## Document extract
◇ ◇ ◇
Don't use strings to convey structured information

The stringly-typed output from comparable() is not great. You might want to build a more-structured hierarchy of interface-subclassing failures, which is only string-ified "on-demand" by the user.

For example:

from __future__ import annotations
import inspect
from typing import TypeVar, Sequence


_Interface = TypeVar('_Interface', bound='Interface')


@dataclass
class ImplementationSubclassingError(TypeError):
    """Base class for errors in an implementation of an Interface."""
    parent: _Interface
    subclass: Type[_Interface]


@dataclass
class AttributeMissing(ImplementationSubclassingError):
    attribute_name: str

    def __str__(self) -> str:
        return (
            f"Attribute {self.attribute_name} of {self.parent.__name__} is "
            f"not implemented in {self.subclass.__name__}."
        )


class SignatureMismatch(ImplementationSubclassingError):
    method_name: str
    parent_argspec: inspect.Argspec
    subclass_argspec: inspect.Argspec
    
    def __str__(self) -> str:
        return (
            f"Signature of {self.subclass.__name__}.{self.method_name} "
◇ ◇ ◇
## Dataset records

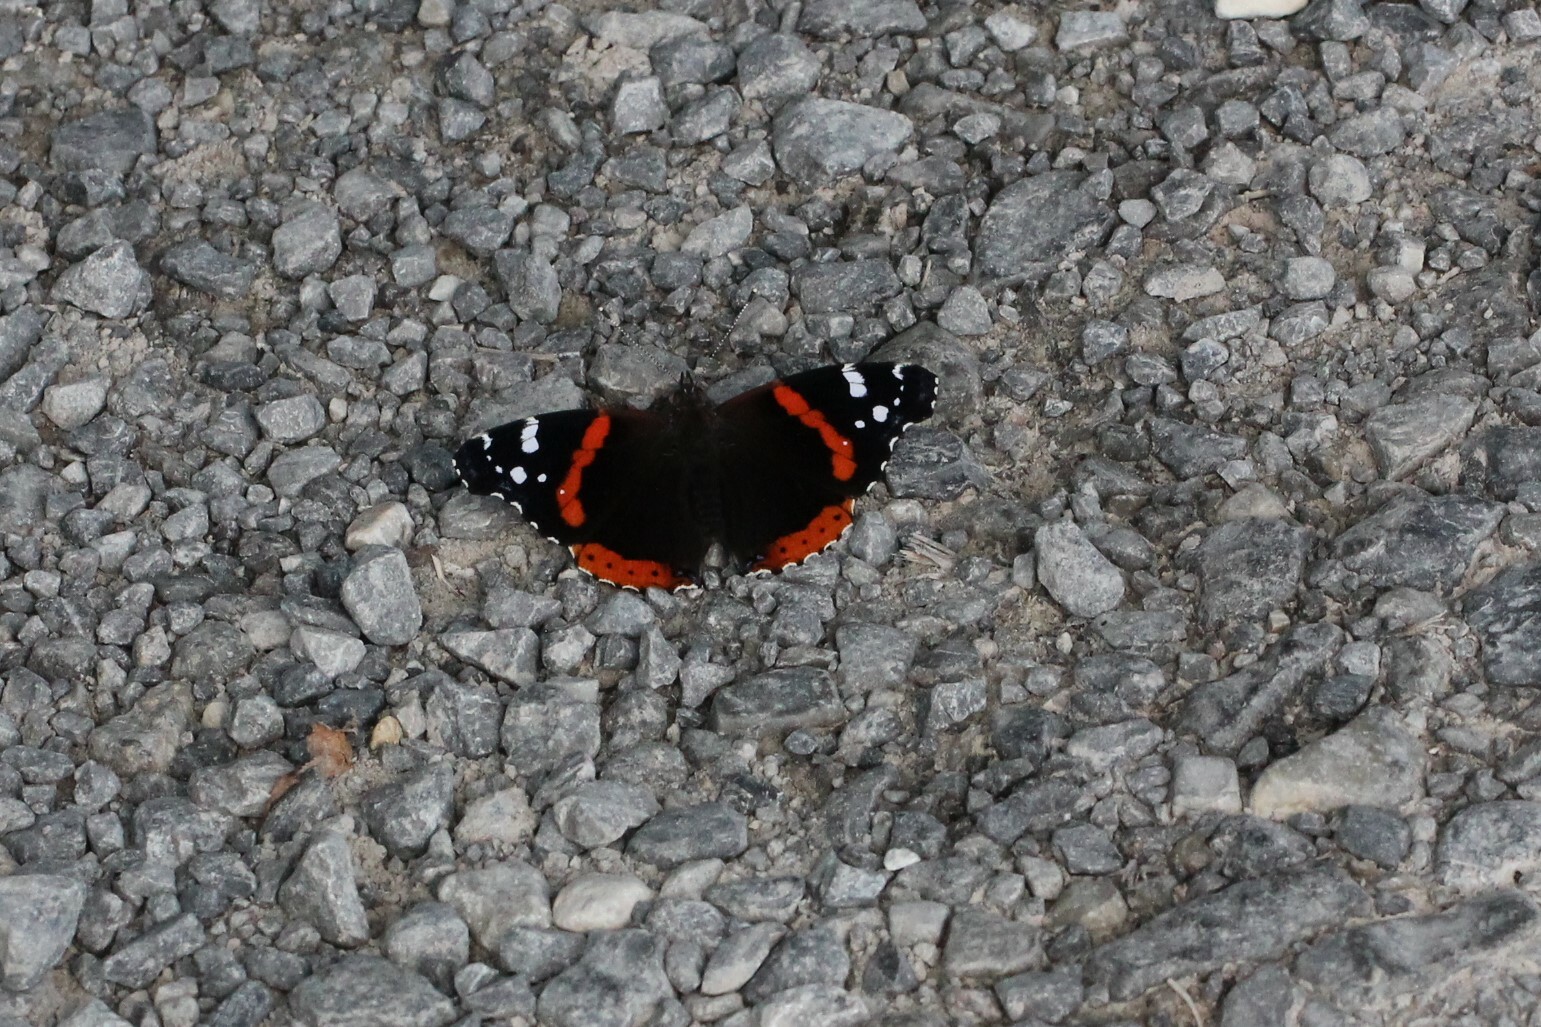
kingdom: Animalia
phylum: Arthropoda
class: Insecta
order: Lepidoptera
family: Nymphalidae
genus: Vanessa
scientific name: Vanessa atalanta
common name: Red admiral
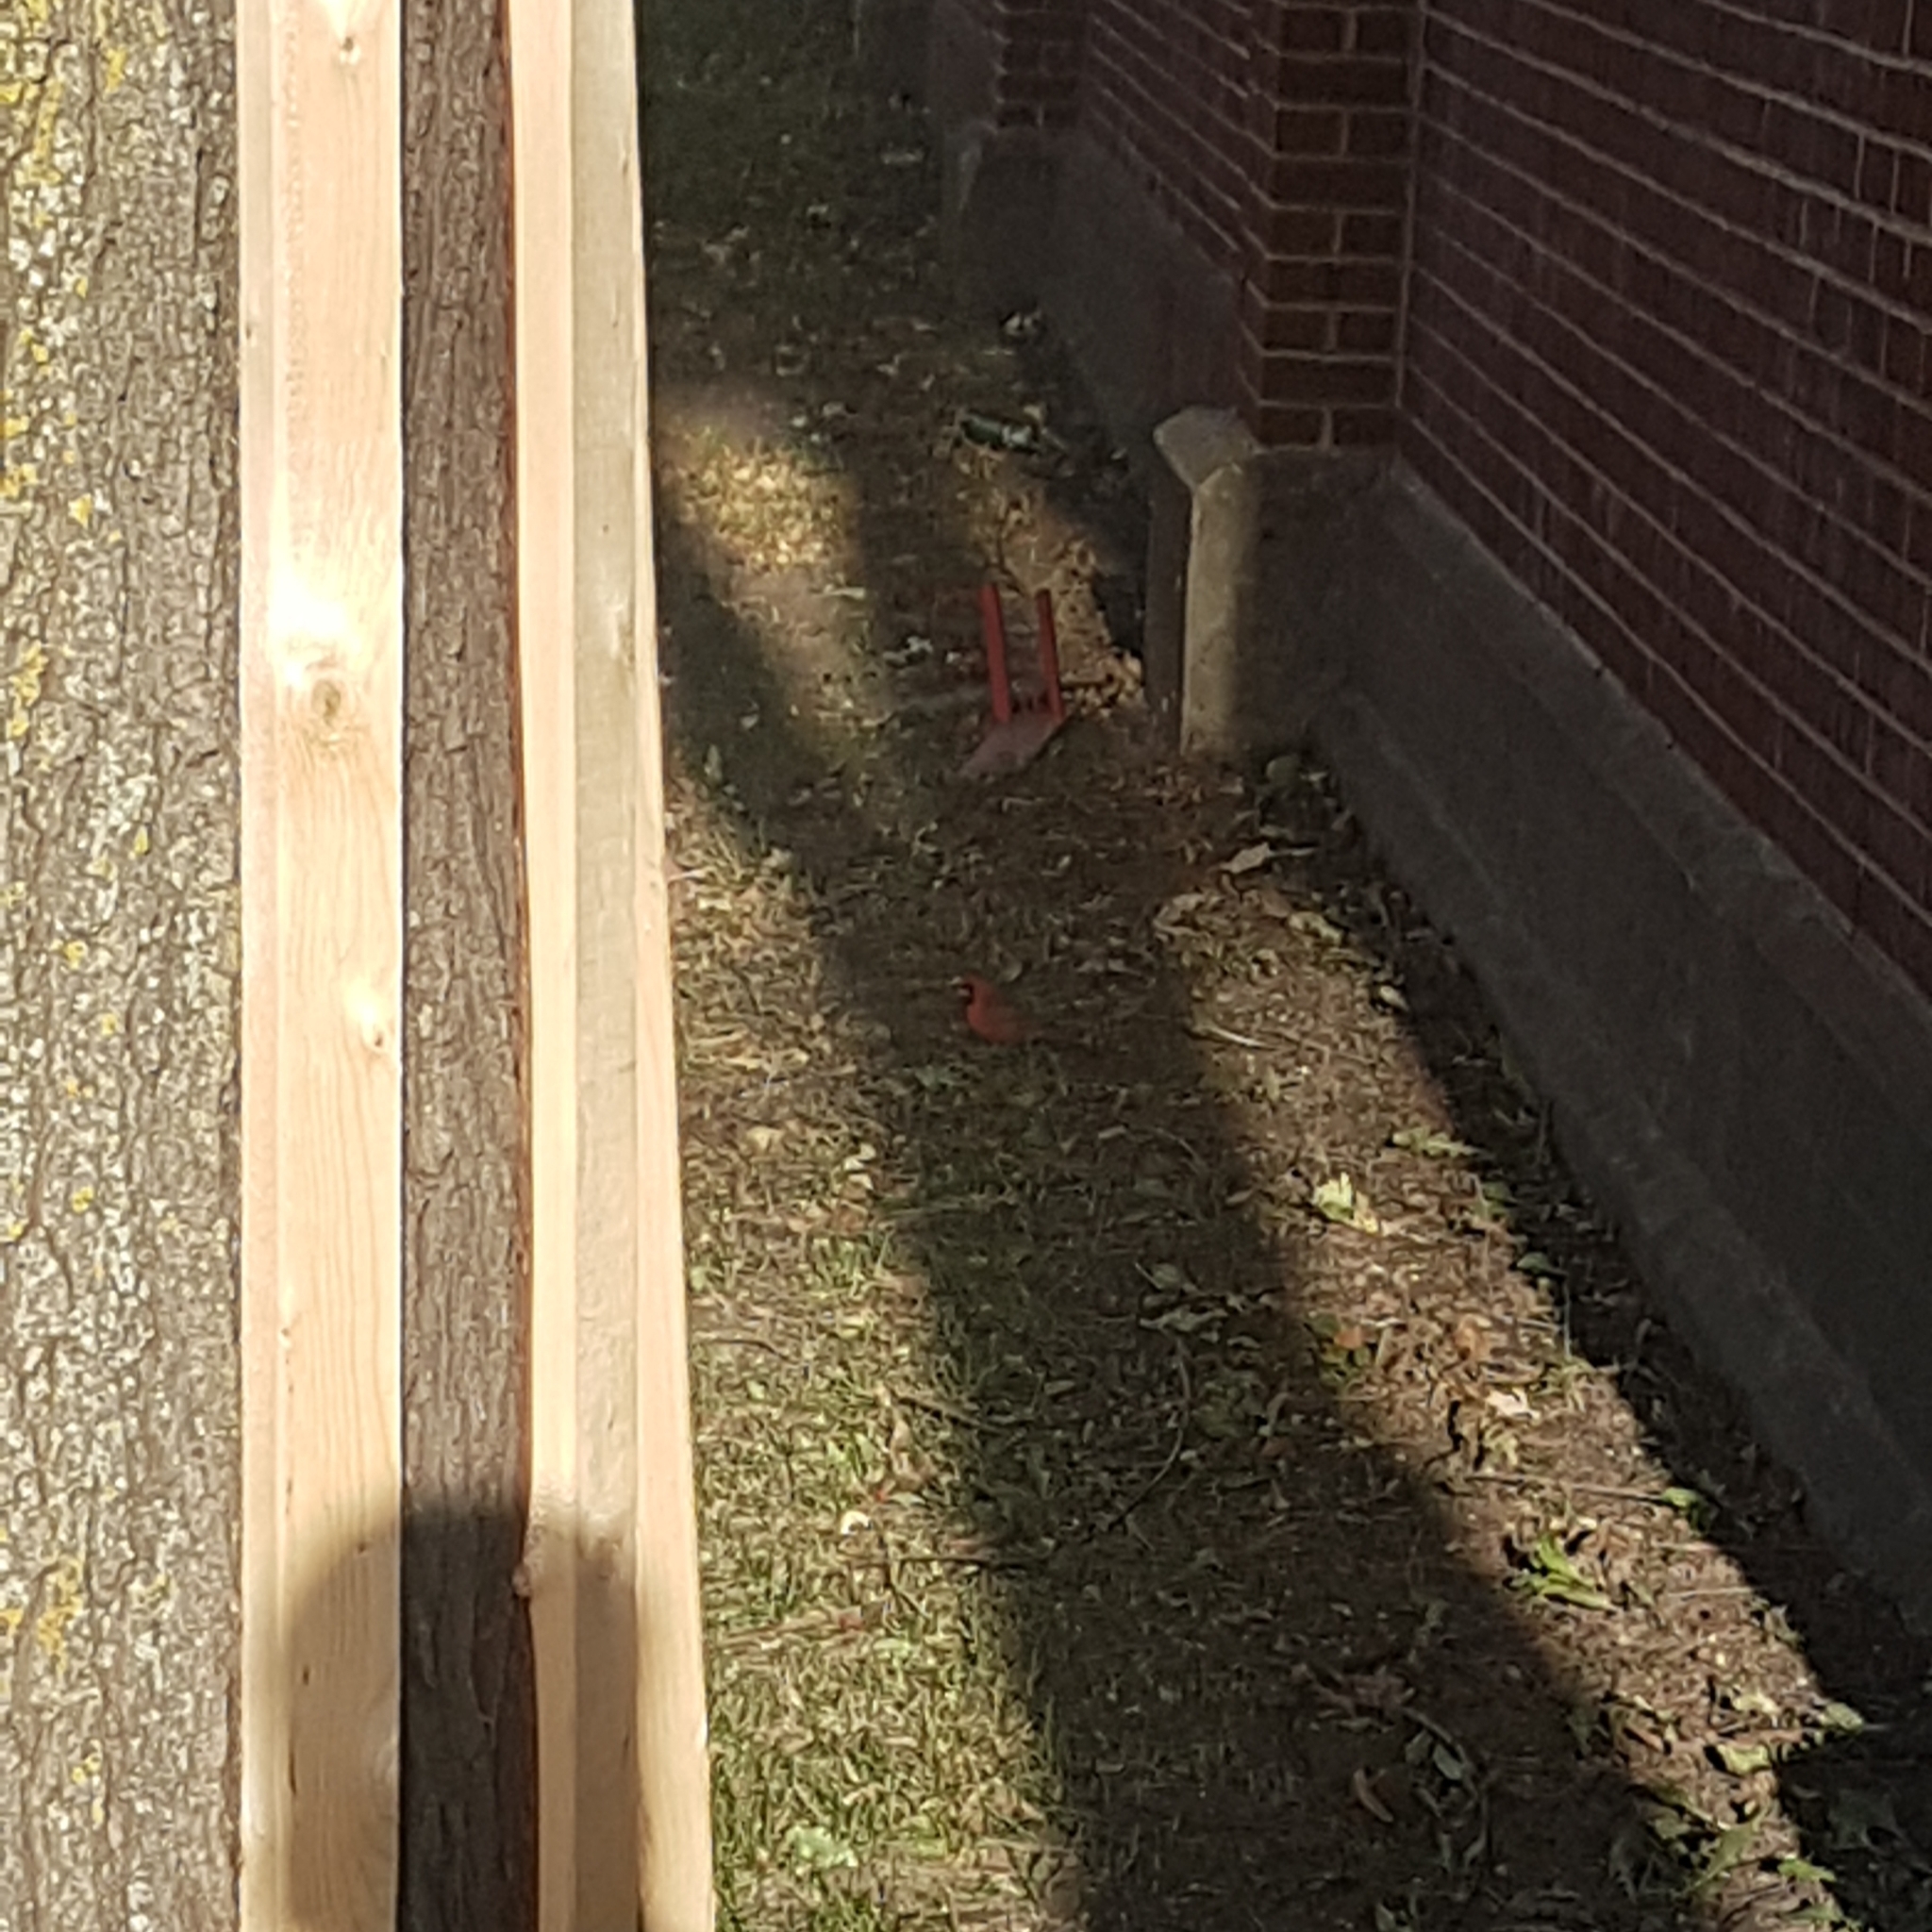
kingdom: Animalia
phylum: Chordata
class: Aves
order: Passeriformes
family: Cardinalidae
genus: Cardinalis
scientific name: Cardinalis cardinalis
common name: Northern cardinal
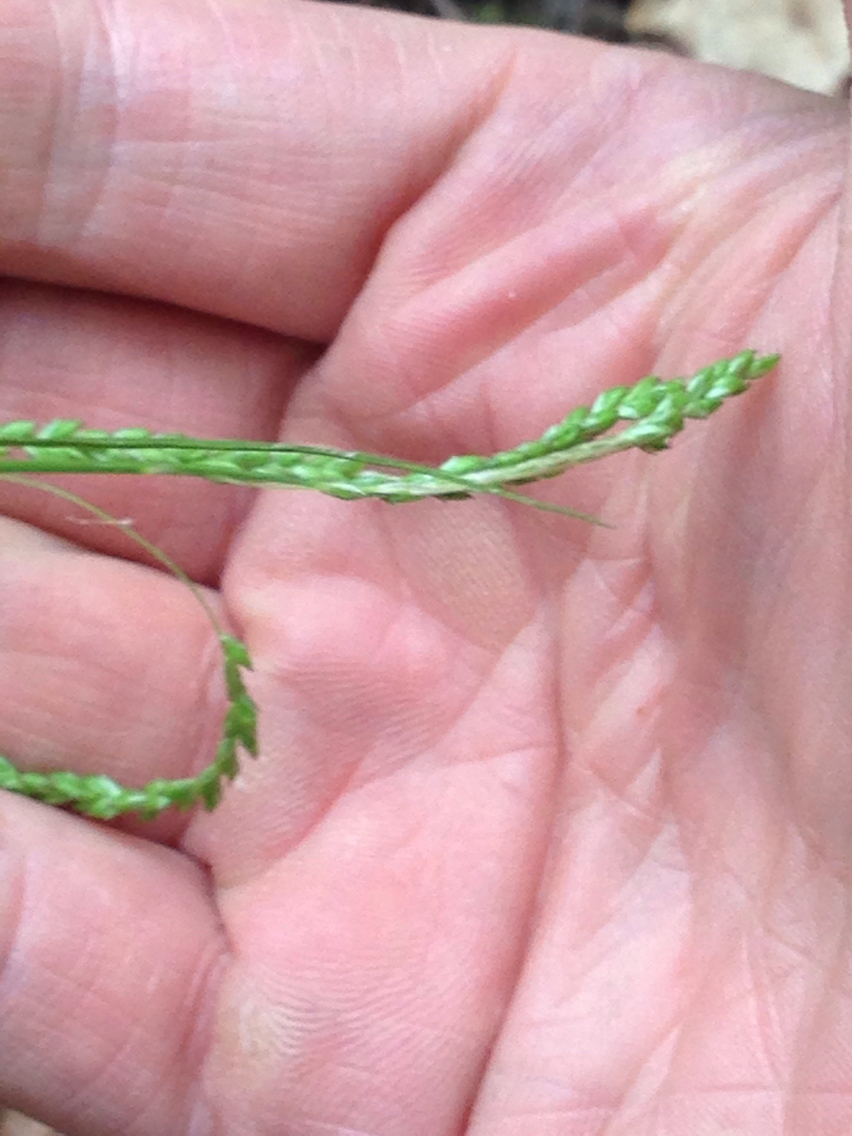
◇ ◇ ◇
Could you continue the passage on using structured error classes instead of strings, picking up right after its last line?

            f"does not match "
            f"signature of {self.parent.__name__}.{self.method_name}."
        )


class ImplementationInvalid(TypeError):
    # Re-use the "args" attribute from BaseException
    errors: Sequence[ImplementationSubclassingError, ...]

    def __init__(*errors: ImplementationSubclassingError):
        self.errors = errors
        super().__init__(*errors)

    def __str__(self) -> str:
        return "\n".join(map(str, self.errors))

This kind of setup gives you a programmable and introspectable system, which also results in nice error messages for the user.